However, GM is seeing improvement in the current quarter and expects additional supplies in the first three months of 2022.
GM has said it expects to produce about 200,000 fewer vehicles in the second half of this year compared with the first half, with most of the impact occurring from July through September.
Barra said she's spoken with the CEOs of most major chip makers, and the companies are working on strategies to make sure the shortages don't happen again. “I think we'll definitely see changes to ensure we have the right supply,” she said.
GM's profit came even though U.S. third-quarter sales were almost 33% lower than a year ago. The company lost 3.8 percentage points of U.S. market share, according to the Edmunds.com website.

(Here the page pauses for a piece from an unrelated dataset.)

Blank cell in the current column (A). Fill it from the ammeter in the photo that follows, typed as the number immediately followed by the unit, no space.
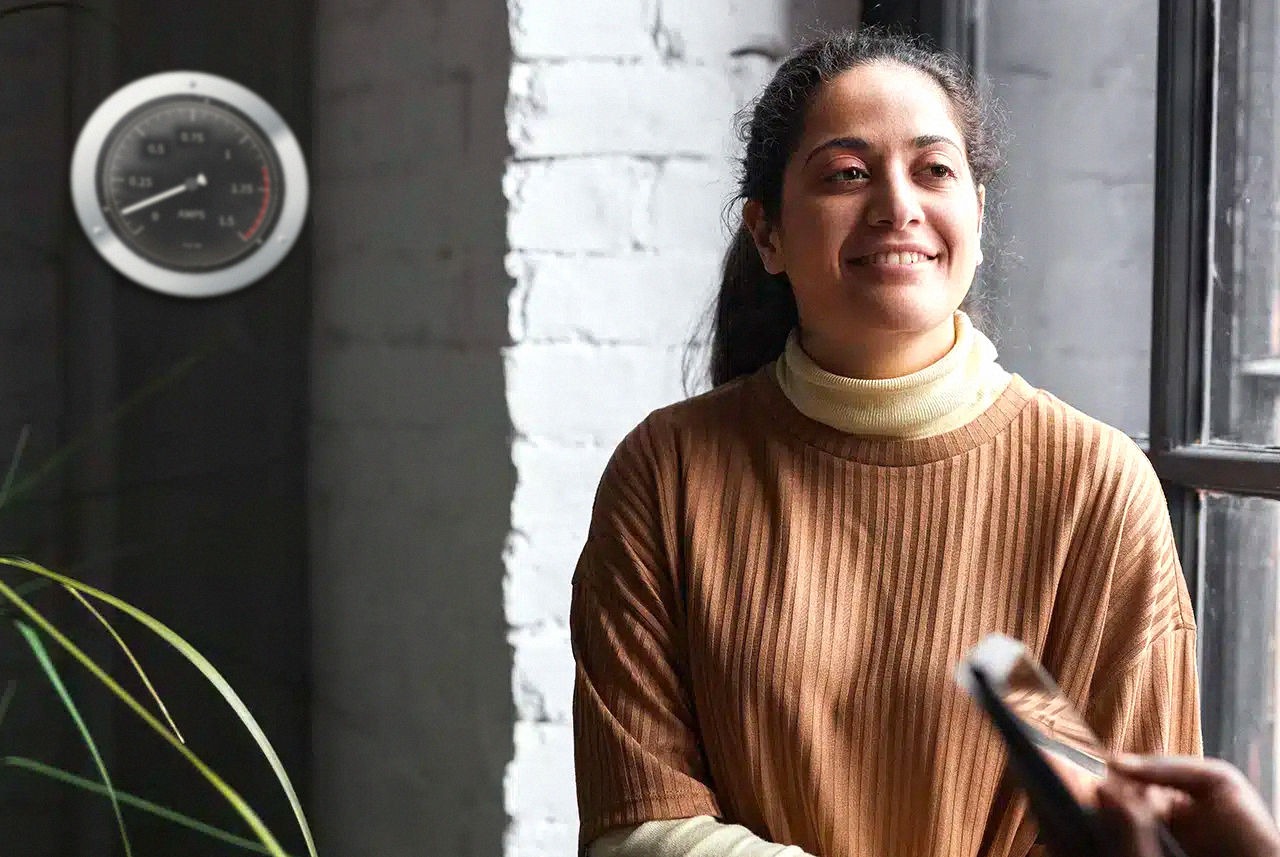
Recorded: 0.1A
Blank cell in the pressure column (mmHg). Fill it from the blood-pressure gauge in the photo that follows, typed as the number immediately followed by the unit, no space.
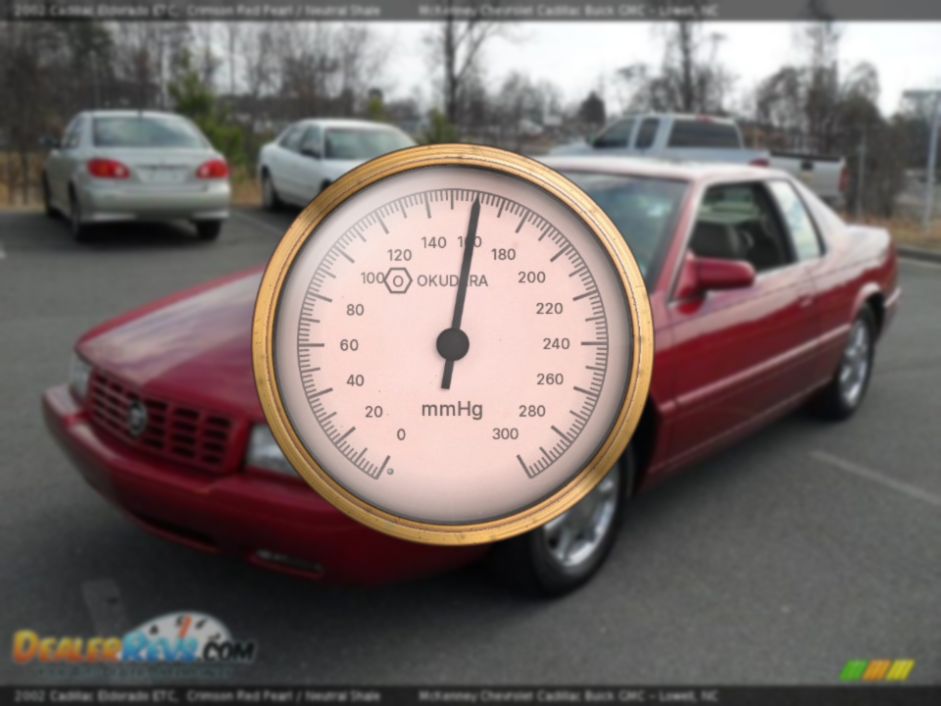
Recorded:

But Barra said she expects GM's market share to bounce back when factories get back to normal production. “We are selling everything we can. I wish we had more vehicles,” she said.
Consumer willingness to pay high prices for scarce new vehicles kept the money flowing for GM. The average sale price paid for a GM vehicle topped $50,000 for the quarter, up more than 16% from a year ago, Edmunds said. Barra said that once supplies grow, she expects the high prices to ease.
With the expected improvement in chip supplies, GM increased its full-year net income guidance to a range of $8.1 billion to $9.6 billion. In the second quarter it had forecast $7.7 billion to $9.2 billion for the year.
Shares of GM fell 4% to $55.11 in Wednesday afternoon trading. Ford fell 1.8% to $15.67.